Bien que les responsables ukrainiens et plusieurs analystes aient affirmé à plusieurs reprises que les conditions actuelles sont radicalement différentes, l'opération de Kiev a été accueillie avec une certaine déception jusqu'à présent. «La contre-offensive n'a pas répondu aux attentes», titrait assez sèchement CNN la semaine dernière, à l'image d'autres importants médias américains. Le Wall Street Journal décrit des troupes à court d'armes et d'effectifs, se battant contre un ennemi profondément retranché.
Moscou profite bien évidemment de la situation pour présenter l'attaque ukrainienne comme un échec retentissant. Le ministre russe de la Défense a affirmé lundi que Kiev avait perdu 26 000 soldats et 1244 blindés depuis le début de la contre-offensive, le 4 juin. Il s'agit d'estimations «très exagérées», selon le centre de réflexion américain «Institute for the Study of War» (ISW), qui rappelle que même des blogueurs pro-Kremlin ont mis ces bilans en discussion.

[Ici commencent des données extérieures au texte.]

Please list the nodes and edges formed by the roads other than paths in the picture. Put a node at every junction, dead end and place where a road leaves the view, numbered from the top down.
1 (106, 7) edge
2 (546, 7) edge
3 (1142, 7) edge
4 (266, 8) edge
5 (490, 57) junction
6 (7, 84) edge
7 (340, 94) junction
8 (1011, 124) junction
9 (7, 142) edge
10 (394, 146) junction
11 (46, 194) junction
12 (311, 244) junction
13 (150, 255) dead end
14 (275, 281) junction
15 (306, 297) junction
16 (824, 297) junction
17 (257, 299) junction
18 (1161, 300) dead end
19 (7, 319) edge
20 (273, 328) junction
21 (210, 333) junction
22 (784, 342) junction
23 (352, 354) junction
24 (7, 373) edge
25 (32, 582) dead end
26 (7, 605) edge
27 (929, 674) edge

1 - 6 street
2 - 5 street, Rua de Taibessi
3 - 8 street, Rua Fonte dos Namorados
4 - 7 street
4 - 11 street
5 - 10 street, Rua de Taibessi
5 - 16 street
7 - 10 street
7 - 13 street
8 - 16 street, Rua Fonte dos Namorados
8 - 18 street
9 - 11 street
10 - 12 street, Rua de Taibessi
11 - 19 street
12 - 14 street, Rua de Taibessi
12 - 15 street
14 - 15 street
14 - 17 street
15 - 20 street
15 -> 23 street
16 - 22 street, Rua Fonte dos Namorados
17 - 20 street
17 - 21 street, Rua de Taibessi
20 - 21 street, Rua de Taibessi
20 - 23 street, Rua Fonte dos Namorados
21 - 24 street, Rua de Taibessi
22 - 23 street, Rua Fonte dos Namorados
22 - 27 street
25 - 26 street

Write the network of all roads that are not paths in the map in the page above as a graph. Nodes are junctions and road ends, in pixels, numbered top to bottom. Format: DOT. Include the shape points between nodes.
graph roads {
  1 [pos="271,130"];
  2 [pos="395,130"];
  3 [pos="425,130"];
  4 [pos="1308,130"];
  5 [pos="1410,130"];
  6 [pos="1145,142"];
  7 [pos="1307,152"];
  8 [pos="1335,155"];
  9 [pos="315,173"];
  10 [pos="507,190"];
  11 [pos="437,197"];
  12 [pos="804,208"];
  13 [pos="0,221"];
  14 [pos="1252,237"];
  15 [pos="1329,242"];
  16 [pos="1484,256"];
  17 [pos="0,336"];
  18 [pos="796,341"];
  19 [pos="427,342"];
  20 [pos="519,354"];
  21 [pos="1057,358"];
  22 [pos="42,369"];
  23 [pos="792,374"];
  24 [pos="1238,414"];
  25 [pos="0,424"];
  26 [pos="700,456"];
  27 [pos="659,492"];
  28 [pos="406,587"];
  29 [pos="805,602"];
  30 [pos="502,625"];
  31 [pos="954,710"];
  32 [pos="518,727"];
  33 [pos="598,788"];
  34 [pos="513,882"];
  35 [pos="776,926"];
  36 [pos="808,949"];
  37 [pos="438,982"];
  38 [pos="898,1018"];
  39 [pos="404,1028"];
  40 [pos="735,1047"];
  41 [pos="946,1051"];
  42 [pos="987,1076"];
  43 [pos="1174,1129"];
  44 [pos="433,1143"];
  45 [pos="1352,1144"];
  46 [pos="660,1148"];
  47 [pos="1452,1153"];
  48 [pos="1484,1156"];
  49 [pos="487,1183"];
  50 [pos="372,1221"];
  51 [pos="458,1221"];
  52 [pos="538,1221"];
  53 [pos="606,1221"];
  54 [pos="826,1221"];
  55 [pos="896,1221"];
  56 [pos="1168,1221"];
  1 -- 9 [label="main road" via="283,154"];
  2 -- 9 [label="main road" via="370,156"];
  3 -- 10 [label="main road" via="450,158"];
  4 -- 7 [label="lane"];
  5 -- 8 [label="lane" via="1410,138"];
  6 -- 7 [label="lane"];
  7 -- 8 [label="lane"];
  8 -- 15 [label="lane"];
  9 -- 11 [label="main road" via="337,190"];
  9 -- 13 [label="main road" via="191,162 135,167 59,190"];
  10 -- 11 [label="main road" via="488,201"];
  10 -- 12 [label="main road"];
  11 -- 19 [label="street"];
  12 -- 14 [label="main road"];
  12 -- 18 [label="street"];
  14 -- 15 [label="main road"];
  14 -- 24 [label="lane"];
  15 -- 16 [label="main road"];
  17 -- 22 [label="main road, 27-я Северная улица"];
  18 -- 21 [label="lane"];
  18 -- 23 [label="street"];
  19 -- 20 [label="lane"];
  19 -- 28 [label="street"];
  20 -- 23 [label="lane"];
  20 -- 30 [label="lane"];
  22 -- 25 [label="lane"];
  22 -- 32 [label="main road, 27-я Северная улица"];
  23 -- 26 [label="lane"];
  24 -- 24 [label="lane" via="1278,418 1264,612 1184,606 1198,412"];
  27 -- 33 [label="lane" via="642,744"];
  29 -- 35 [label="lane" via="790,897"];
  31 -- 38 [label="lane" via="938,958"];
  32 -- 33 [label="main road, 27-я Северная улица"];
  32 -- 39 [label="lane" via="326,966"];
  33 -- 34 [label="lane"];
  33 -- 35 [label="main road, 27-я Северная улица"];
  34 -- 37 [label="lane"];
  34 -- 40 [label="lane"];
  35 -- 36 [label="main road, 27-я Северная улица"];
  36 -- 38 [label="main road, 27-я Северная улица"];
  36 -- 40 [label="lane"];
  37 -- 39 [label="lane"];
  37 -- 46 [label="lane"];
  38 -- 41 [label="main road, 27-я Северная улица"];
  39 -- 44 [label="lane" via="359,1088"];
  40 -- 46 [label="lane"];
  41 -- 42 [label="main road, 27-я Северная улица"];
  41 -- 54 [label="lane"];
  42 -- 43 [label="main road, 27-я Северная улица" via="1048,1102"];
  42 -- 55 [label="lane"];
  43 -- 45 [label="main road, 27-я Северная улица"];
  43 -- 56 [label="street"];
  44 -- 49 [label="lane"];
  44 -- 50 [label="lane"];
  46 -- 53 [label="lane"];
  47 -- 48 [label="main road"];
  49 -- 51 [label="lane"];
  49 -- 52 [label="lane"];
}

Selon l'ISW, la «lenteur» des opérations reflète une décision délibérée, une stratégie asymétrique consistant à épuiser progressivement l'ennemi. Cela permettrait aux forces de Kiev de préserver leurs effectifs, au prix de gains territoriaux moins spectaculaires.
L'absence d'avancées retentissantes ne signifie pourtant pas que Kiev n'ait pas progressé du tout pendant les cinq dernières semaines. Des calculs formulés par l'ISW montrent plutôt l'inverse: les troupes ukrainiennes ont réalisé des gains territoriaux significatifs, notamment si on les compare à ceux réalisés par les Russes:
Autrement dit, les forces ukrainiennes ont libéré en cinq semaines environ deux tiers du territoire que les forces russes ont capturé en plus de six mois.
Ces chiffres diffèrent de ceux diffusés par l'armée ukrainienne, qui affirmait lundi avoir repris 193 km2 de territoire aux occupants russes. Cet écart s'explique par le fait que Kiev a calculé différemment son contrôle initial du terrain, explique l'ISW. Le think tank s'appuie sur ses propres données afin de mieux comparer les gains des deux belligérants.
Ce qui est sûr, c'est que l'invasion russe stagne. Selon les données élaborées par le collectif de cartographes Warmapper, la Russie contrôlait 17,5% du territoire ukrainien à la fin du mois de juin, un pourcentage qui n'a pratiquement plus bougé depuis novembre dernier.